== PROBLEM DETAILS ==
Please reproduce the data below word for word, starting at its first line and ending at the line that contains "scientific name: Opuntia fragilis", with that line included.

- - - -

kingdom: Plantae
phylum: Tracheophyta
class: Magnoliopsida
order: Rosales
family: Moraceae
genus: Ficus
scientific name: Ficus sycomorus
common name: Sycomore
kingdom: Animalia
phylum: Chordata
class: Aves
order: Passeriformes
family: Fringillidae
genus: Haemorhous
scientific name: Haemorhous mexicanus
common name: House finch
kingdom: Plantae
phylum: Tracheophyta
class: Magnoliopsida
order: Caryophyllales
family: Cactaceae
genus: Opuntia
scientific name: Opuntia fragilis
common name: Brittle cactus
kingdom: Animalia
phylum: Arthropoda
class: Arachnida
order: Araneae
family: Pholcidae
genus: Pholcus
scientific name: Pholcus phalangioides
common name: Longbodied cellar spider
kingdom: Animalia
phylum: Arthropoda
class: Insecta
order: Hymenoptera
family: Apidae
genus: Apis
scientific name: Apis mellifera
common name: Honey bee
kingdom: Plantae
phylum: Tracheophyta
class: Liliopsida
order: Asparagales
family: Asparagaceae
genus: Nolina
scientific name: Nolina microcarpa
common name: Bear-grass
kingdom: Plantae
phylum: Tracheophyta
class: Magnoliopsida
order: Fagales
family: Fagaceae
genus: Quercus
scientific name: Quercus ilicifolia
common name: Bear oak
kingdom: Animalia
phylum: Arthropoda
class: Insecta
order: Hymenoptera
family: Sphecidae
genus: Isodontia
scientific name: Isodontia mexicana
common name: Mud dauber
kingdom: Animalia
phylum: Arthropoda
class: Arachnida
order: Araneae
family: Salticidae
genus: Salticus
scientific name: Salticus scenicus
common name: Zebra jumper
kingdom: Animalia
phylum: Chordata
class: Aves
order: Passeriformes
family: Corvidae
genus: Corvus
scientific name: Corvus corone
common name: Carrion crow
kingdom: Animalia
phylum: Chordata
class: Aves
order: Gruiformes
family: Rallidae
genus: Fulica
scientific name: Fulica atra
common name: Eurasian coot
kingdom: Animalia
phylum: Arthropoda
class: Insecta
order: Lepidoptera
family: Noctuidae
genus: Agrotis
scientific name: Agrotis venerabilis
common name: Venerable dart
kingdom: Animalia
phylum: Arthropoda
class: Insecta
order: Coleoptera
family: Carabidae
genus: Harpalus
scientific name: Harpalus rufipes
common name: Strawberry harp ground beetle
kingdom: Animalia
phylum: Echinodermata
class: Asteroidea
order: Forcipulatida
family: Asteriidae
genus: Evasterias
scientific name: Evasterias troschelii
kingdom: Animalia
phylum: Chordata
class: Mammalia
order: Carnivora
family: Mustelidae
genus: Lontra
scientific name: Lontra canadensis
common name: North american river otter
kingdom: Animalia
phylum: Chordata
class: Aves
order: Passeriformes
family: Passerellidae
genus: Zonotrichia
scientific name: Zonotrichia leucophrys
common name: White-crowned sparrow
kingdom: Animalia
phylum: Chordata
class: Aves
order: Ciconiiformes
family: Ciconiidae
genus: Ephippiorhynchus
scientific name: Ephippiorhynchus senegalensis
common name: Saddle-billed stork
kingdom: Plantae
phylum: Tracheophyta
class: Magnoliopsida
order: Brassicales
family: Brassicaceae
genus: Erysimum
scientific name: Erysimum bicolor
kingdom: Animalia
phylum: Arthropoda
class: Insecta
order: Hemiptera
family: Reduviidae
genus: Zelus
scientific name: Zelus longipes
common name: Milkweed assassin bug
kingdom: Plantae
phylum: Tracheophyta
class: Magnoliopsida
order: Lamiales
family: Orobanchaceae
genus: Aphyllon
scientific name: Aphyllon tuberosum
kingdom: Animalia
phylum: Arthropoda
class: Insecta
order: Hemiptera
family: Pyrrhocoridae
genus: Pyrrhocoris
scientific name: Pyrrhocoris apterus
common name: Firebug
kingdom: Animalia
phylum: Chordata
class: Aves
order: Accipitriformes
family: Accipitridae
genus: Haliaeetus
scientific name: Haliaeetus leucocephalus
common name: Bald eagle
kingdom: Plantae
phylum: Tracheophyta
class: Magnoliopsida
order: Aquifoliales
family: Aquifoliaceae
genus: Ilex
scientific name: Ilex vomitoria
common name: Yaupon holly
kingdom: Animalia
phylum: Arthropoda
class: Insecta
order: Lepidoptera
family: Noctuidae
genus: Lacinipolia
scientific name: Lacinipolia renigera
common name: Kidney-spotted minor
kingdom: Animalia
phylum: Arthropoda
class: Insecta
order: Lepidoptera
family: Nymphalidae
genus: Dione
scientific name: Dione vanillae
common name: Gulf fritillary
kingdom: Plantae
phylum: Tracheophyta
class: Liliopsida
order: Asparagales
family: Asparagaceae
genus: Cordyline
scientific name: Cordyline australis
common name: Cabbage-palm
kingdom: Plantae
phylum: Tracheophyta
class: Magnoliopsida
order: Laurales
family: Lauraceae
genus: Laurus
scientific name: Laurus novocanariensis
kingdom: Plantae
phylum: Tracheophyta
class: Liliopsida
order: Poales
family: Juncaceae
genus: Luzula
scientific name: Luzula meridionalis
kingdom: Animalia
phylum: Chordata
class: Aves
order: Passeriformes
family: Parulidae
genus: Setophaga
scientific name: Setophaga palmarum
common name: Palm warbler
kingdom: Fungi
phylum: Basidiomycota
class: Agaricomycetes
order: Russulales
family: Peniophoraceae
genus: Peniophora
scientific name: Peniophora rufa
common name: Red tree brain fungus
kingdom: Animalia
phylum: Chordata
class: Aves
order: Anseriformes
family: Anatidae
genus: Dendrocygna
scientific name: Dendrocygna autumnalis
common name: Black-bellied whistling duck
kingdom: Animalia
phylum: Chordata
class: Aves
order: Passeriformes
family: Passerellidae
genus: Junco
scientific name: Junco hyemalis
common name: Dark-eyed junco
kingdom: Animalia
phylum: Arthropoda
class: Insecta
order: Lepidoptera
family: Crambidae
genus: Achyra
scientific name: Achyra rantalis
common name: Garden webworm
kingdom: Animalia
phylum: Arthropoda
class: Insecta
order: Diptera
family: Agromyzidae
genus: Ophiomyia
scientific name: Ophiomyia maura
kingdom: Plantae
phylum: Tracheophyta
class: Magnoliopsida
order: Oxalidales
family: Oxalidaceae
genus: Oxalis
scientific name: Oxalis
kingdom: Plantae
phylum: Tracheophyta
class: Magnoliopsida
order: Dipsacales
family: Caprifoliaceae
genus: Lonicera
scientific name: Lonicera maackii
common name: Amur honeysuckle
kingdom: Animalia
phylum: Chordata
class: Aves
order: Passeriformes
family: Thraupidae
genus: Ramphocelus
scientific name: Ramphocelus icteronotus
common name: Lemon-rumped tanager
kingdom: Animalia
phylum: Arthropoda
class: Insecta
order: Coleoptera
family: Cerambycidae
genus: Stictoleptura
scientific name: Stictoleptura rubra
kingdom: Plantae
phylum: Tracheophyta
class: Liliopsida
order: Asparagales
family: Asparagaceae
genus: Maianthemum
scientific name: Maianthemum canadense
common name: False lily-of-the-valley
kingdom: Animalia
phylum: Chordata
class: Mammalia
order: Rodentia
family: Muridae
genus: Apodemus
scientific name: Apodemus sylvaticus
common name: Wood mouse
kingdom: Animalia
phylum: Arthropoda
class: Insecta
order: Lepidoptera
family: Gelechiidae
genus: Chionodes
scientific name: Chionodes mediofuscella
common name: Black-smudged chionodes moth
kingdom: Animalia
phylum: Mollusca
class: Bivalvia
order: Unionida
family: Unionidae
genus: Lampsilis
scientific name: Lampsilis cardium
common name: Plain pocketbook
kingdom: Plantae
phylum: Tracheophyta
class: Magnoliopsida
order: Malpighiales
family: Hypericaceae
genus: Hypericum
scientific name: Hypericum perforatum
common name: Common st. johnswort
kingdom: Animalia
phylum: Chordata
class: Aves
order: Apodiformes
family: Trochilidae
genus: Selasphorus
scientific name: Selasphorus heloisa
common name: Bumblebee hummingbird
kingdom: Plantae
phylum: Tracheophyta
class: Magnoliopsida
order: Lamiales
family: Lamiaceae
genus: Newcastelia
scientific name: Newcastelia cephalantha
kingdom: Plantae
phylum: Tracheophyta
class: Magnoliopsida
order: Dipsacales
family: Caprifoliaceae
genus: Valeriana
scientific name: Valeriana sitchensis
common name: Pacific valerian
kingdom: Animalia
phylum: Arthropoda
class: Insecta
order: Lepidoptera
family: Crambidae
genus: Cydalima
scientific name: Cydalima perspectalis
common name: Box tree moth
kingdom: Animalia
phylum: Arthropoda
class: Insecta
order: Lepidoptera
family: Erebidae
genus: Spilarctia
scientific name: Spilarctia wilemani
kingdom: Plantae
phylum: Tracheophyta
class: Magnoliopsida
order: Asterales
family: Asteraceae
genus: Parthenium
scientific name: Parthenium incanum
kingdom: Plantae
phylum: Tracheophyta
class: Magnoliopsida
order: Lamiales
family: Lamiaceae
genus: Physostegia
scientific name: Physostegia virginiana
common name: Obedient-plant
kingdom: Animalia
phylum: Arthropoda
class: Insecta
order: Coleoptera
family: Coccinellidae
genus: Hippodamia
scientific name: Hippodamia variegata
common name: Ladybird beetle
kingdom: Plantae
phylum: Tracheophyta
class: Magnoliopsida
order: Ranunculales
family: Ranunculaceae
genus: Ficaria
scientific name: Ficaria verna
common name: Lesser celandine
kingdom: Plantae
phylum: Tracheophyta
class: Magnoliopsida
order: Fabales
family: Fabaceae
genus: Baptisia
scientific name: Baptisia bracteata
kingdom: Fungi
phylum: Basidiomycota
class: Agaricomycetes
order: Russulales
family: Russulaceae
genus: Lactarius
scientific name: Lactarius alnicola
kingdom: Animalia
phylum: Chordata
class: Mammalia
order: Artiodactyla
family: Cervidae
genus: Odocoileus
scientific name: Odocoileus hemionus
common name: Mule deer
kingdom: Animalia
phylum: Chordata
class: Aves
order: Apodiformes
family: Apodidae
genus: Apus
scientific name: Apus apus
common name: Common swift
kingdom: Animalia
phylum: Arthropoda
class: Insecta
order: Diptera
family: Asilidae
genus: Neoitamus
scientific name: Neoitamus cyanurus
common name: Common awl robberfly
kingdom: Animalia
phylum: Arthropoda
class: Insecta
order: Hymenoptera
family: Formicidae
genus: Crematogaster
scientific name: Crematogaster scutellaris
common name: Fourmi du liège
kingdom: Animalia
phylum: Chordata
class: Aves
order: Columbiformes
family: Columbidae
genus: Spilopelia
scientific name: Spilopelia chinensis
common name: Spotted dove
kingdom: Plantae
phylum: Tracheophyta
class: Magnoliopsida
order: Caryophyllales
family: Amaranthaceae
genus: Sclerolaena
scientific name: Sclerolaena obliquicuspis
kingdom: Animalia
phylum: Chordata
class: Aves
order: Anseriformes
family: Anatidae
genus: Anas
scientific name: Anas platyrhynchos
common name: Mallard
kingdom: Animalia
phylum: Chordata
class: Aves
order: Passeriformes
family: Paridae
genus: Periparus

- - - -

== CORRECT ANSWER ==
kingdom: Plantae
phylum: Tracheophyta
class: Magnoliopsida
order: Rosales
family: Moraceae
genus: Ficus
scientific name: Ficus sycomorus
common name: Sycomore
kingdom: Animalia
phylum: Chordata
class: Aves
order: Passeriformes
family: Fringillidae
genus: Haemorhous
scientific name: Haemorhous mexicanus
common name: House finch
kingdom: Plantae
phylum: Tracheophyta
class: Magnoliopsida
order: Caryophyllales
family: Cactaceae
genus: Opuntia
scientific name: Opuntia fragilis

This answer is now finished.